[WRITTEN TASK]
Identify each line in the records that contains the word "Apply", and copy those lines out.

Page-level text extractions

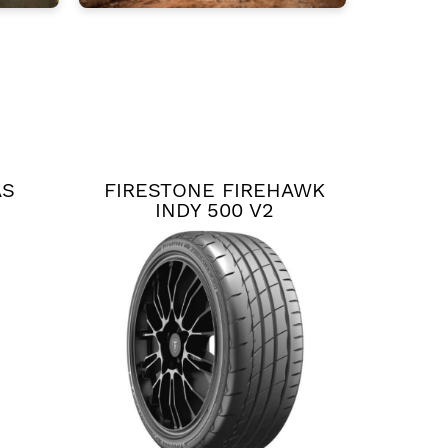
AS
FIRESTONE FIREHAWK
INDY 500 V2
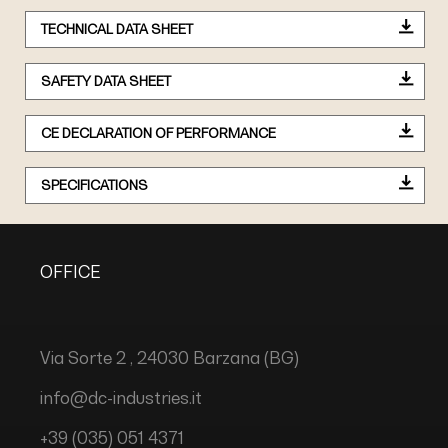
TECHNICAL DATA SHEET
SAFETY DATA SHEET
CE DECLARATION OF PERFORMANCE
SPECIFICATIONS
OFFICE
Via Sorte 2 , 24030 Barzana (BG)
info@dc-industries.it
+39 (035) 051 4371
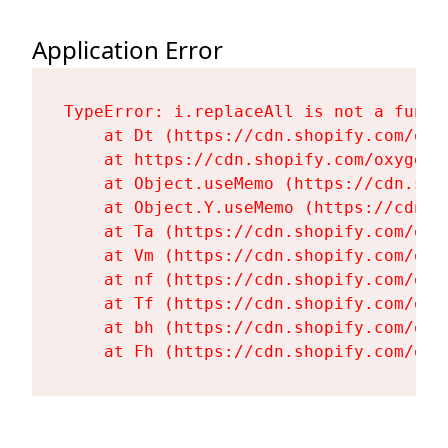
Application Error
TypeError: i.replaceAll is not a functi
    at Dt (https://cdn.shopify.com/oxy
    at https://cdn.shopify.com/oxygen-
    at Object.useMemo (https://cdn.sho
    at Object.Y.useMemo (https://cdn.s
    at Ta (https://cdn.shopify.com/oxy
    at Vm (https://cdn.shopify.com/oxy
    at nf (https://cdn.shopify.com/oxy
    at Tf (https://cdn.shopify.com/oxy
    at bh (https://cdn.shopify.com/oxy
    at Fh (https://cdn.shopify.com/oxy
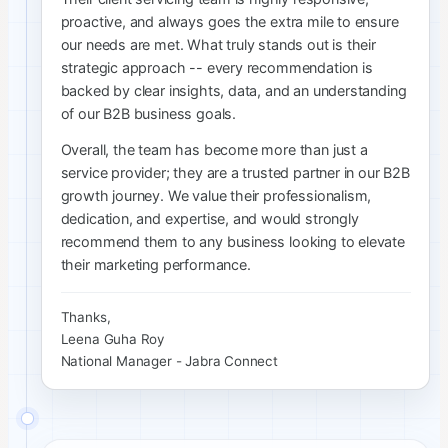
proactive, and always goes the extra mile to ensure
our needs are met. What truly stands out is their
strategic approach -- every recommendation is
backed by clear insights, data, and an understanding
of our B2B business goals.
Overall, the team has become more than just a
service provider; they are a trusted partner in our B2B
growth journey. We value their professionalism,
dedication, and expertise, and would strongly
recommend them to any business looking to elevate
their marketing performance.
Thanks,
Leena Guha Roy
National Manager - Jabra Connect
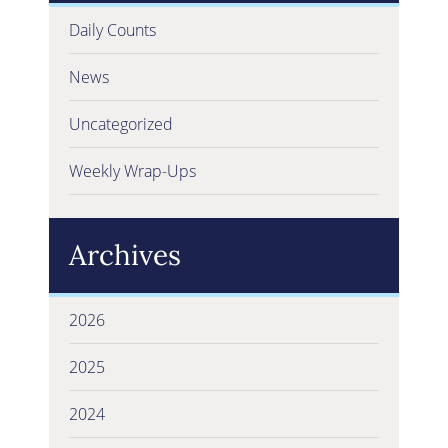
Daily Counts
News
Uncategorized
Weekly Wrap-Ups
Archives
2026
2025
2024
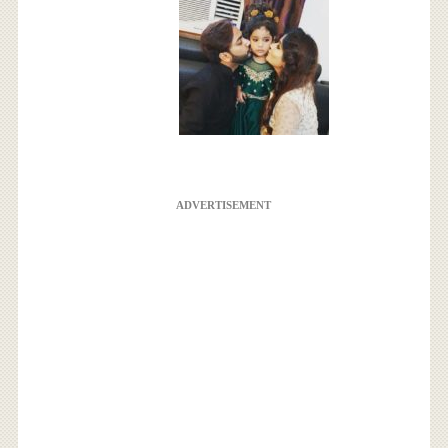
ADVERTISEMENT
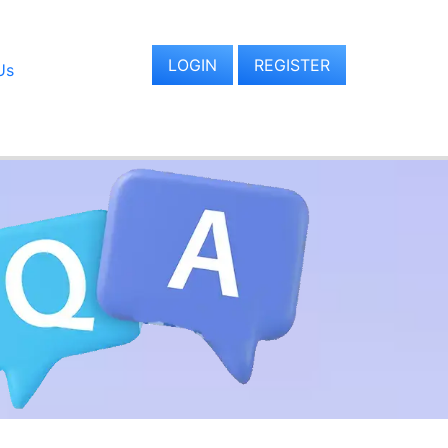
LOGIN
REGISTER
Us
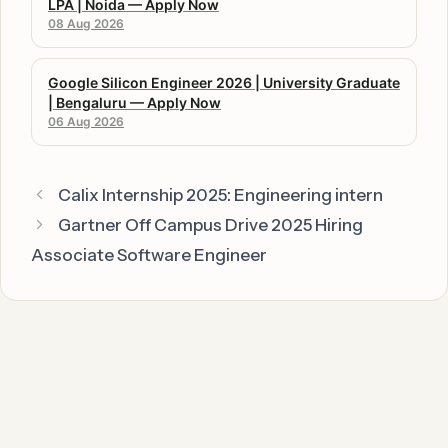
LPA | Noida — Apply Now
08 Aug 2026
Google Silicon Engineer 2026 | University Graduate
| Bengaluru — Apply Now
06 Aug 2026
Calix Internship 2025: Engineering intern
Gartner Off Campus Drive 2025 Hiring
Associate Software Engineer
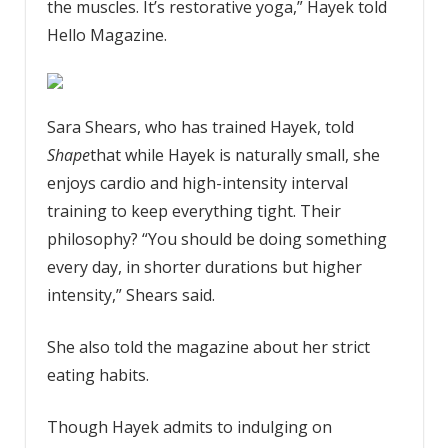
the muscles. It’s restorative yoga,” Hayek told
Hello Magazine.
Sara Shears, who has trained Hayek, told
Shape
that while Hayek is naturally small, she
enjoys cardio and high-intensity interval
training to keep everything tight. Their
philosophy? “You should be doing something
every day, in shorter durations but higher
intensity,” Shears said.
She also told the magazine about her strict
eating habits.
Though Hayek admits to indulging on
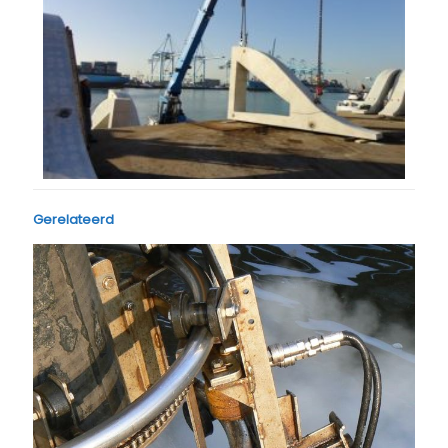
Gerelateerd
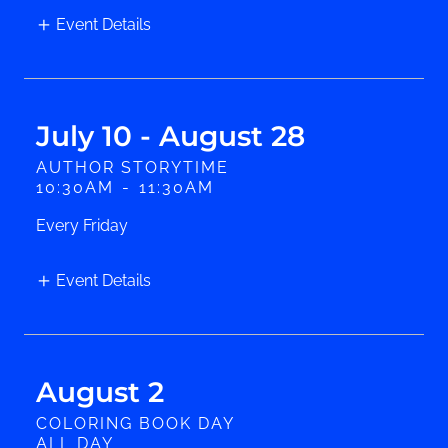
Event Details
July 10 - August 28
AUTHOR STORYTIME
10:30AM
-
11:30AM
Every Friday
Event Details
August 2
COLORING BOOK DAY
ALL DAY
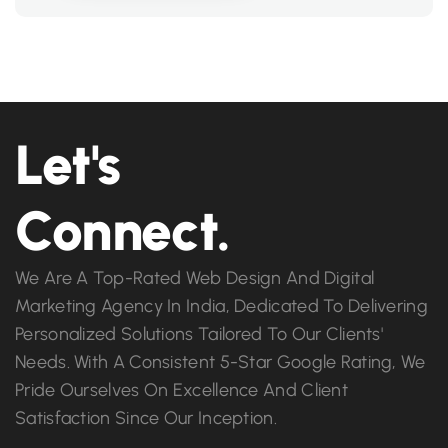
Let's
Connect.
We Are A Top-Rated Web Design And Digital
Marketing Agency In India, Dedicated To Delivering
Personalized Solutions Tailored To Our Clients'
Needs. With A Consistent 5-Star Google Rating, We
Pride Ourselves On Excellence And Client
Satisfaction Since Our Inception.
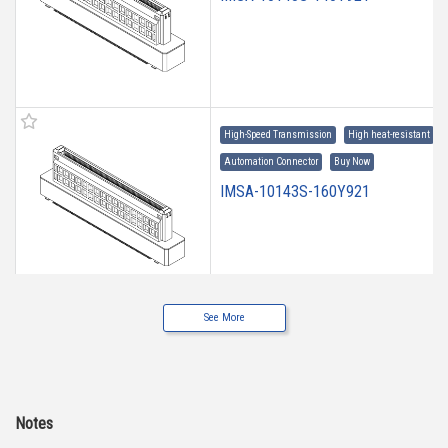
High-Speed Transmission
High heat-resistant
Automation Connector
Buy Now
IMSA-10143S-160Y921
See More
High-Speed Transmission
High heat-resistant
Automation Connector
Buy Now
IMSA-10143S-20Y921
Notes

[PROBLEM SOLUTION]
LPA | Noida — Apply Now
| Bengaluru — Apply Now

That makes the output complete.